Defensive Programming in Data Science
Data is messy. APIs fail. Servers run out of memory. If your code assumes "happy path" inputs, it will break—and usually at 3 AM. Defensive programming is the practice of anticipating failure and guarding against it.
1. Fail Fast with Assertions
When you make an assumption about your data, enforce it explicitly.
Assumption: "This dataframe has no nulls."
Defensive Code:
df = pd.read_csv("data.csv")
assert df.isnull().sum().sum() == 0, "Input data contains NA values!"
If the data is bad, the script crashes immediately, saving you from training a model on garbage data for 4 hours before realizing something was wrong.
2. Parameter Validation
When writing functions, validate inputs first.
def calculate_metrics(y_true, y_pred):
if len(y_true) != len(y_pred):
raise ValueError(f"Shape mismatch: {len(y_true)} vs {len(y_pred)}")
# ... logic ...
3. Graceful Error Handling (try/except)
Sometimes, you expect things to fail (e.g., a network request). Handle these known errors gracefully.
Bad:
response = requests.get(url) # If this fails, script crashes completely
data = response.json()
Good:
try:
response = requests.get(url, timeout=5)
response.raise_for_status() # Raise error for 4xx/5xx status codes
data = response.json()
except requests.exceptions.RequestException as e:
logger.error(f"Failed to fetch data: {e}")

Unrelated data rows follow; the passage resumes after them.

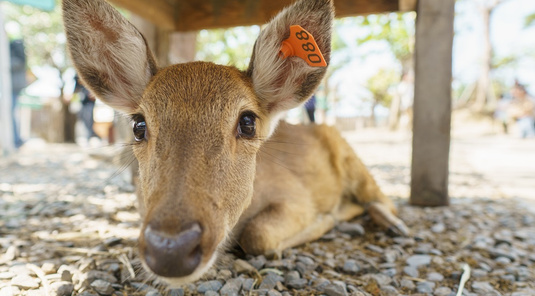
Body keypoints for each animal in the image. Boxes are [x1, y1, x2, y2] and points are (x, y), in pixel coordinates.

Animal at [62, 0, 408, 286]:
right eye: (138, 125)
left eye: (247, 122)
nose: (171, 249)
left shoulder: (296, 196)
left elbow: (259, 236)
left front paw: (325, 219)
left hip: (354, 161)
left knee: (384, 200)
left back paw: (392, 225)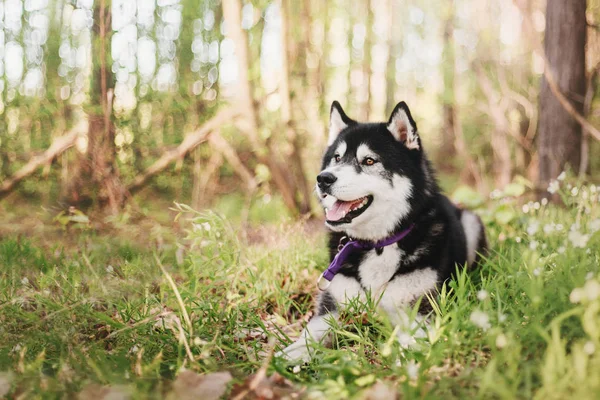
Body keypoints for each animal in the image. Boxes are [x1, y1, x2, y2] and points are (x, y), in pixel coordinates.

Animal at [280, 101, 488, 362]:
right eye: (336, 158)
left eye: (369, 161)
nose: (323, 179)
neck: (377, 244)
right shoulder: (332, 307)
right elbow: (308, 336)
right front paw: (285, 356)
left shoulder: (421, 313)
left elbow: (411, 345)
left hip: (471, 222)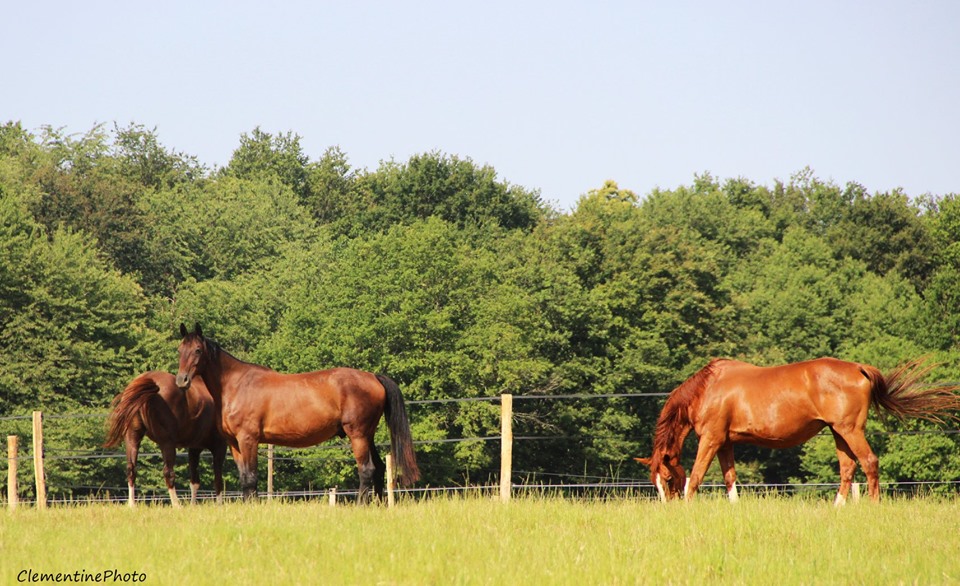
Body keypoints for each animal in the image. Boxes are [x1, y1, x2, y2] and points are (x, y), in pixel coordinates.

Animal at [104, 372, 227, 504]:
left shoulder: (195, 447)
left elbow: (194, 482)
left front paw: (193, 505)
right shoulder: (219, 446)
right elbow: (218, 481)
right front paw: (219, 505)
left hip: (132, 438)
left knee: (131, 469)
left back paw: (132, 505)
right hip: (167, 443)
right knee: (168, 473)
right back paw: (177, 505)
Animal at [173, 322, 420, 500]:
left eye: (197, 350)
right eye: (180, 349)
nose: (181, 380)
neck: (237, 385)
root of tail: (373, 377)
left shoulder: (248, 440)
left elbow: (251, 478)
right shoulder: (235, 444)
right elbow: (244, 479)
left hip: (358, 435)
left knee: (366, 470)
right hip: (367, 436)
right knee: (378, 469)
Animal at [636, 356, 960, 502]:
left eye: (667, 478)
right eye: (654, 482)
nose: (667, 507)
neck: (707, 388)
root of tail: (858, 368)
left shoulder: (711, 439)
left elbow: (696, 477)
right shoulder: (726, 442)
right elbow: (730, 479)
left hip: (851, 430)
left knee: (869, 463)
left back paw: (873, 505)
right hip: (839, 433)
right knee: (847, 469)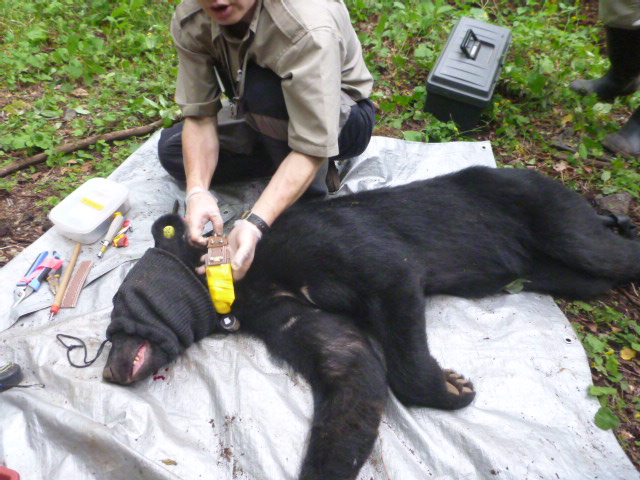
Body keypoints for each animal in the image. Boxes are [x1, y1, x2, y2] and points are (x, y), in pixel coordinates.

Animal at [104, 165, 640, 480]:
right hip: (549, 271)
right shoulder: (275, 305)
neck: (240, 277)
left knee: (605, 250)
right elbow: (347, 359)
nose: (109, 371)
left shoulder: (331, 243)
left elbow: (391, 276)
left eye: (119, 315)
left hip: (547, 209)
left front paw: (452, 386)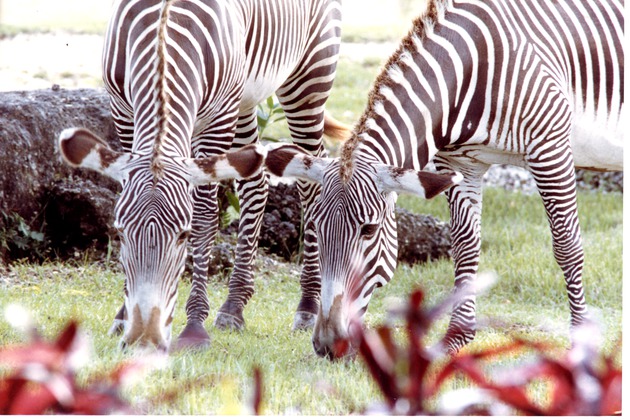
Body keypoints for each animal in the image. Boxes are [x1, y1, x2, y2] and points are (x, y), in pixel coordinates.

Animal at [58, 0, 346, 352]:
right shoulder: (123, 113)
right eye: (121, 233)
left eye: (183, 236)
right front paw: (122, 316)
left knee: (310, 183)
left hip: (309, 79)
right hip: (245, 99)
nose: (143, 339)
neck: (163, 32)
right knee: (256, 183)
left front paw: (194, 325)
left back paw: (308, 305)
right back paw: (234, 305)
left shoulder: (217, 120)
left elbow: (205, 216)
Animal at [268, 0, 628, 358]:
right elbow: (465, 244)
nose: (327, 345)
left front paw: (582, 345)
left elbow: (567, 246)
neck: (472, 68)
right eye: (314, 227)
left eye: (368, 230)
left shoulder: (550, 148)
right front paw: (456, 337)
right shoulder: (458, 162)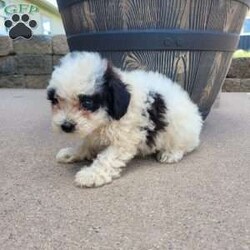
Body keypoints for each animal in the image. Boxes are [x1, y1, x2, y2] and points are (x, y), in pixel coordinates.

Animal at [47, 52, 203, 188]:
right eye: (55, 101)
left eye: (87, 103)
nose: (66, 126)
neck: (108, 117)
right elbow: (87, 143)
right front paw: (73, 153)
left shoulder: (125, 139)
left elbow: (107, 158)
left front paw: (91, 174)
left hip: (179, 130)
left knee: (184, 145)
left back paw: (170, 153)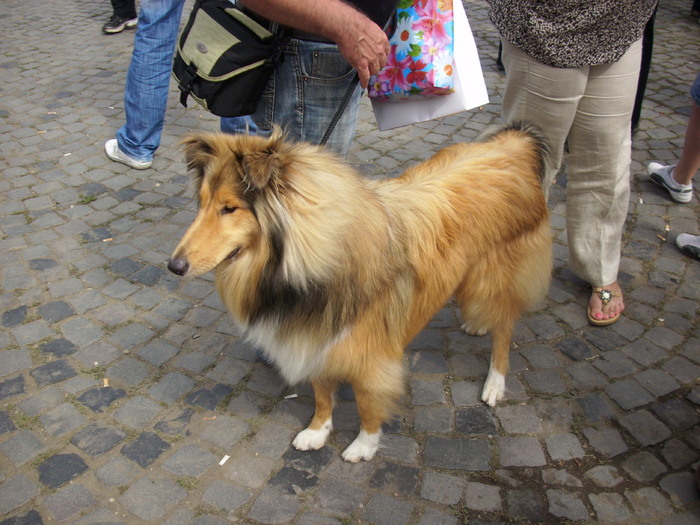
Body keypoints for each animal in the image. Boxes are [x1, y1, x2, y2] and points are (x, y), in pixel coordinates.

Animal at [168, 123, 552, 462]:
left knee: (504, 329)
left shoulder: (371, 355)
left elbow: (368, 404)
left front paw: (364, 445)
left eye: (229, 208)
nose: (174, 266)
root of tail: (513, 145)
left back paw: (494, 382)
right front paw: (318, 430)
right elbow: (322, 393)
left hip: (492, 280)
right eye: (201, 203)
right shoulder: (315, 334)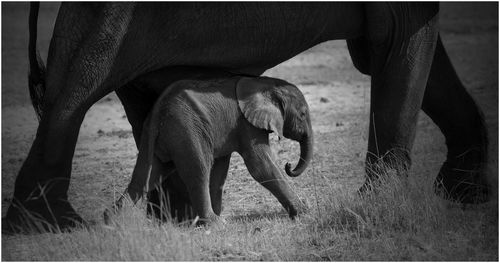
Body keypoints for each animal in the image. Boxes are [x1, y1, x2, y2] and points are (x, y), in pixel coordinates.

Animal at [112, 73, 312, 225]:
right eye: (302, 114)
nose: (289, 165)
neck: (265, 83)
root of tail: (158, 110)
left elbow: (220, 172)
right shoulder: (246, 125)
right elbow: (260, 166)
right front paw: (303, 212)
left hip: (152, 134)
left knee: (145, 175)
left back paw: (115, 223)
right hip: (186, 130)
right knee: (198, 171)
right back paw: (215, 223)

data = None # Or return a default value / retry
4. Type Hinting (Again)
Type hints are a form of defensive programming. They catch errors before code even runs (if you use a linter).
Summary
- Trust no one (especially not your data source).
- Assert your assumptions.
- Catch specific exceptions (never just
except:). - Fail fast so you can fix it fast.
Robust code is confident code.